U.S. strike in Pakistan kills Afghan militant's son
A son of the leader of a major Taliban faction attacking Western forces in Afghanistan has been killed in a missile strike by a U.S. drone in Pakistan, security officials said on Friday.
The killing of the son of veteran Afghan guerrilla commander Jalaluddin Haqqani came days after the arrest of the Afghan Taliban's top military strategist, Mullah Abdul Ghani Baradar, in a joint Pakistani-U.S. operation in the city of Karachi.
A pilotless U.S. drone fired two missiles into a Haqqani network compound on Thursday in Pakistan's North Waziristan ethnic Pashtun tribal region on the Afghan border, killing three people.
Mohammad Haqqani, a son of Jalaluddin Haqqani whose network is linked to al Qaeda and has carried out several high-profile attacks in Afghanistan, was among the dead, Pakistani security officials said.
But another son of the elder Haqqani, Sirajuddin Haqqani, is a much more high-profile target of the U.S. drones.
Mohammad Haqqani is a younger brother of Sirajuddin. He (Mohammad) was killed in the attack, a security official who declined to be identified told Reuters.
Jalaluddin Haqqani, who is in his 70s, has passed on the leadership of his militant faction to Sirajuddin.
U.S. forces in Afghanistan describe Sirajuddin as one of their biggest enemies and the United States has posted a bounty of up to $5 million for him.
Thursday's drone strike was in Dandi Darpakhel village near North Waziristan's main town of Miranshah where many members of Haqqani's extended family have been living since the U.S.-backed Afghan jihad, or holy war, against Soviet forces in the 1980s.

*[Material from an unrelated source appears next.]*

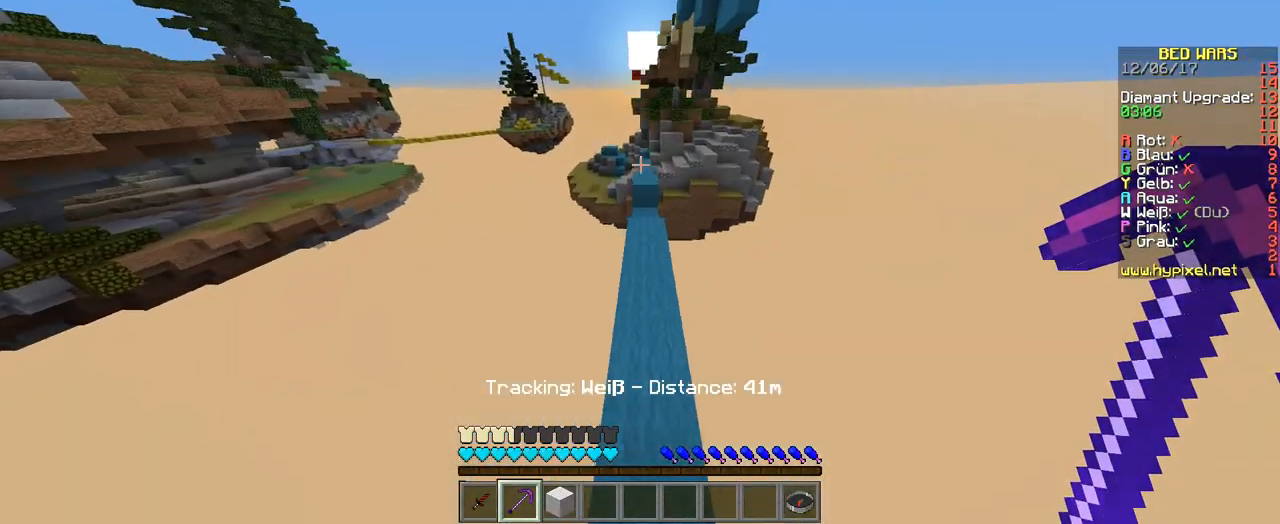
{"keys": ["w"], "events": []}
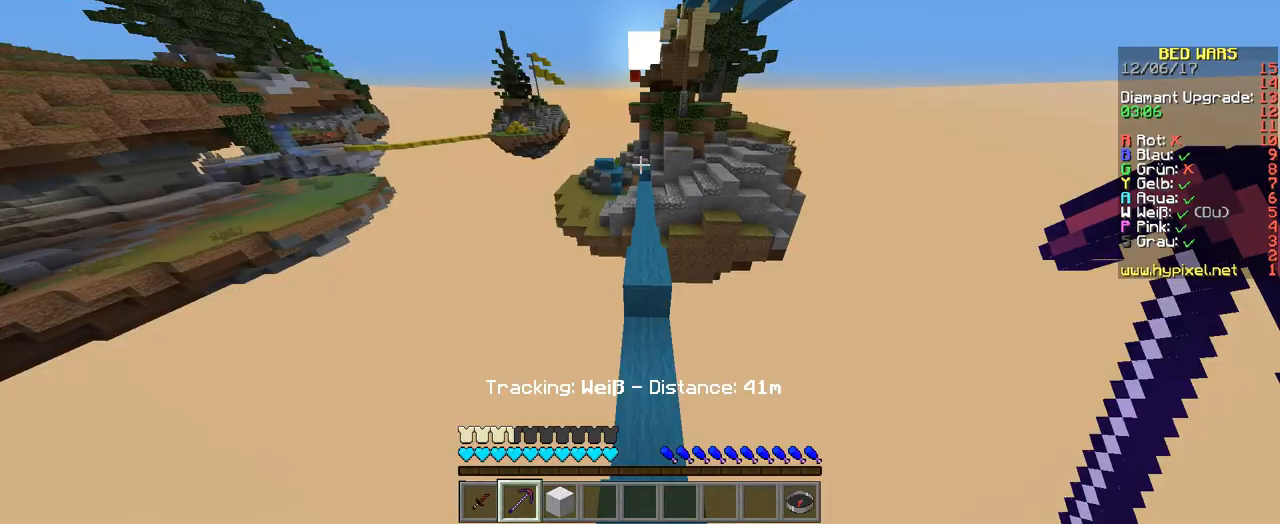
{"keys": ["w"], "events": []}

Sirajuddin Haqqani was known to visit the village but another Pakistani intelligence agency official said he was not there at the time of the attack.

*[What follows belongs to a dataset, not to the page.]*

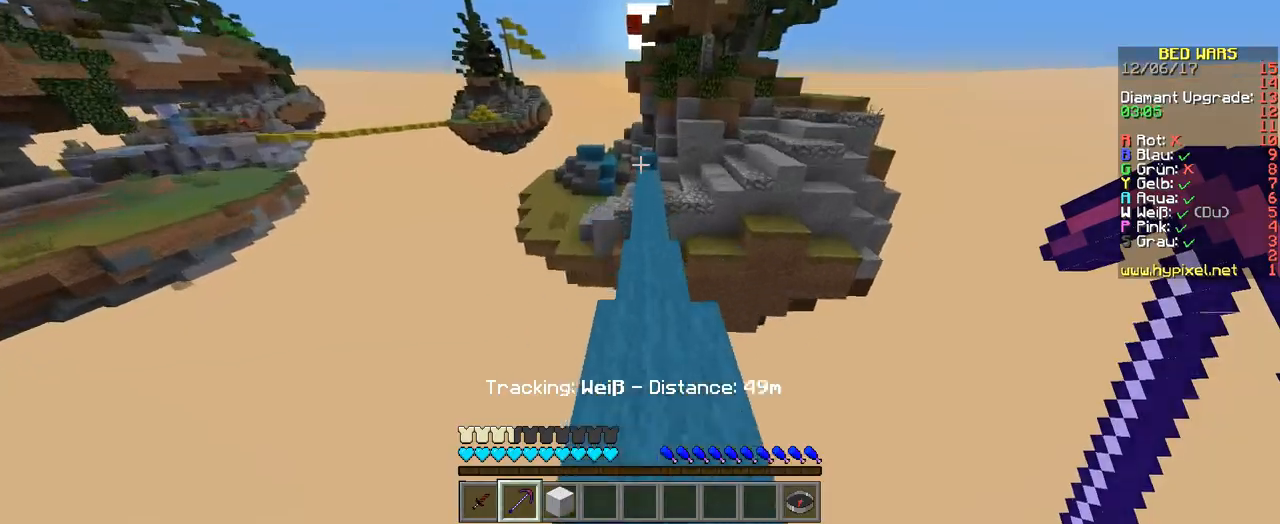
{"keys": ["w"], "events": []}
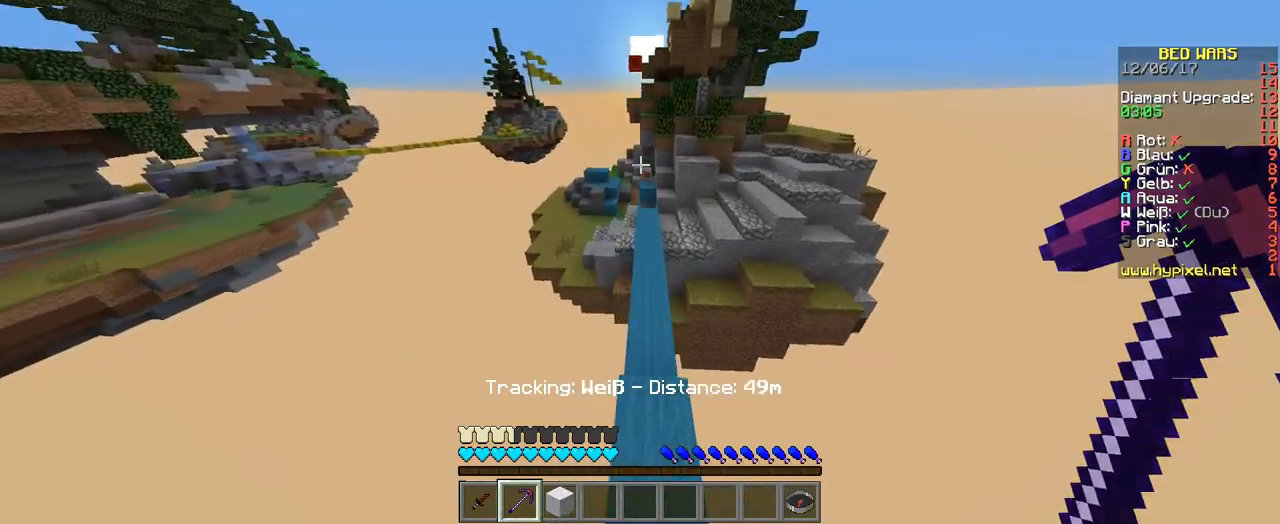
{"keys": ["w"], "events": []}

Residents and government officials also confirmed the death of Mohammad Haqqani.
U.S. drones have targeted the village several times and 23 people, many of the members of the Haqqani family, were killed in a strike there in September 2008.
HIGH-WATER MARK
Jalaluddin Haqqani has had close links with Pakistani intelligence, notably the military's main Inter-Services Intelligence (ISI) agency.
U.S. ally Pakistan officially objects to the drone strikes, saying they are a violation of its sovereignty and fuel anti-U.S. feeling which complicates Pakistan's efforts against militancy.
But at least some strikes are carried out with the consent of Islamabad, in particular those on Pakistani Taliban militants fighting the state.
U.S. envoy to Afghanistan and Pakistan Richard Holbrooke on Thursday hailed the arrest of Baradar, the Afghan Taliban's number two man, as a high-water mark for Pakistani-U.S. collaboration.
But Interior Minster Rehman Malik suggested Baradar might not be handed over to the United States. Asked by a reporter about the fate of Afghans arrested in Pakistan, Malik said they would be investigated for any crime in Pakistan.
If found innocent, they would be returned to their country and not the United States, he said.
Pakistani cooperation against militants is a sensitive issue for the government of a country where many people are suspicious of the U.S.-led campaign against militancy.
Despite that, Pakistan has arrested hundreds of al Qaeda members since the September 11 attacks on the United States and handed many of them over to the United States.
The Haqqani faction does not launch attacks in Pakistan but sends fighters across the border into Afghanistan from its stronghold in lawless North Waziristan.
Separately, two pro-Taliban militants suspected of involvement in several high-profiles attacks in Pakistan were killed in a shootout with police in the central city of Faisalabad after they refused to surrender, police said.
In the southwestern province of Baluchistan, unidentified gunmen kidnapped four Pakistani aid workers employed by a Western relief agency.
Taliban operate in the gas-rich province as well as separatists not linked to the Taliban who have been waging a low-level insurgency for decades.
Separatists kidnapped an American working for the United Nations in Baluchistan last year and held him for more than two months before releasing him.